Records provided ->
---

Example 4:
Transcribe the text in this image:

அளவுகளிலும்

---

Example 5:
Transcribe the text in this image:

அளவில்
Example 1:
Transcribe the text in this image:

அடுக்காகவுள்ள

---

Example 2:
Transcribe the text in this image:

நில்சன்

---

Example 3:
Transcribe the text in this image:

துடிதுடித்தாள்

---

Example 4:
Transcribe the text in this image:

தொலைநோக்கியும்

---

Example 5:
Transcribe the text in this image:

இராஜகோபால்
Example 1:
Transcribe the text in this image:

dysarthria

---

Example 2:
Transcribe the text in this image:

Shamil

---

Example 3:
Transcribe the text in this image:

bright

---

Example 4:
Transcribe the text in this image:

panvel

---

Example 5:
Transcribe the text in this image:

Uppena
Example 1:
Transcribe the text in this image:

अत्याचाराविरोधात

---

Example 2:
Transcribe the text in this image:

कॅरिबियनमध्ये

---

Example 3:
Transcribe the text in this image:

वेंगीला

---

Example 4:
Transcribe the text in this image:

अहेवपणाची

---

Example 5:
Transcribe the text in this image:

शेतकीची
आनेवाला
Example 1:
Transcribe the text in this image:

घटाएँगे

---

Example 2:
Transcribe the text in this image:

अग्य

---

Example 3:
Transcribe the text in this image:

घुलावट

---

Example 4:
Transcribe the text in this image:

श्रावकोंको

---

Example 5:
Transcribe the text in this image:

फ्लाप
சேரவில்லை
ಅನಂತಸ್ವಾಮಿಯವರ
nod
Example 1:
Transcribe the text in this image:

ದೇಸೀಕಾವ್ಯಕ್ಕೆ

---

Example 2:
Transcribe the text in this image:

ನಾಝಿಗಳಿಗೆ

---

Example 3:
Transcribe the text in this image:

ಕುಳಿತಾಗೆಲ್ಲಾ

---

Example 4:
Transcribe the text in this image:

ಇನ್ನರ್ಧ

Goal -> Can you copy out every line of the listing above, character for character?

Exercise output ->
---

Example 4:
Transcribe the text in this image:

அளவுகளிலும்

---

Example 5:
Transcribe the text in this image:

அளவில்
Example 1:
Transcribe the text in this image:

அடுக்காகவுள்ள

---

Example 2:
Transcribe the text in this image:

நில்சன்

---

Example 3:
Transcribe the text in this image:

துடிதுடித்தாள்

---

Example 4:
Transcribe the text in this image:

தொலைநோக்கியும்

---

Example 5:
Transcribe the text in this image:

இராஜகோபால்
Example 1:
Transcribe the text in this image:

dysarthria

---

Example 2:
Transcribe the text in this image:

Shamil

---

Example 3:
Transcribe the text in this image:

bright

---

Example 4:
Transcribe the text in this image:

panvel

---

Example 5:
Transcribe the text in this image:

Uppena
Example 1:
Transcribe the text in this image:

अत्याचाराविरोधात

---

Example 2:
Transcribe the text in this image:

कॅरिबियनमध्ये

---

Example 3:
Transcribe the text in this image:

वेंगीला

---

Example 4:
Transcribe the text in this image:

अहेवपणाची

---

Example 5:
Transcribe the text in this image:

शेतकीची
आनेवाला
Example 1:
Transcribe the text in this image:

घटाएँगे

---

Example 2:
Transcribe the text in this image:

अग्य

---

Example 3:
Transcribe the text in this image:

घुलावट

---

Example 4:
Transcribe the text in this image:

श्रावकोंको

---

Example 5:
Transcribe the text in this image:

फ्लाप
சேரவில்லை
ಅನಂತಸ್ವಾಮಿಯವರ
nod
Example 1:
Transcribe the text in this image:

ದೇಸೀಕಾವ್ಯಕ್ಕೆ

---

Example 2:
Transcribe the text in this image:

ನಾಝಿಗಳಿಗೆ

---

Example 3:
Transcribe the text in this image:

ಕುಳಿತಾಗೆಲ್ಲಾ

---

Example 4:
Transcribe the text in this image:

ಇನ್ನರ್ಧ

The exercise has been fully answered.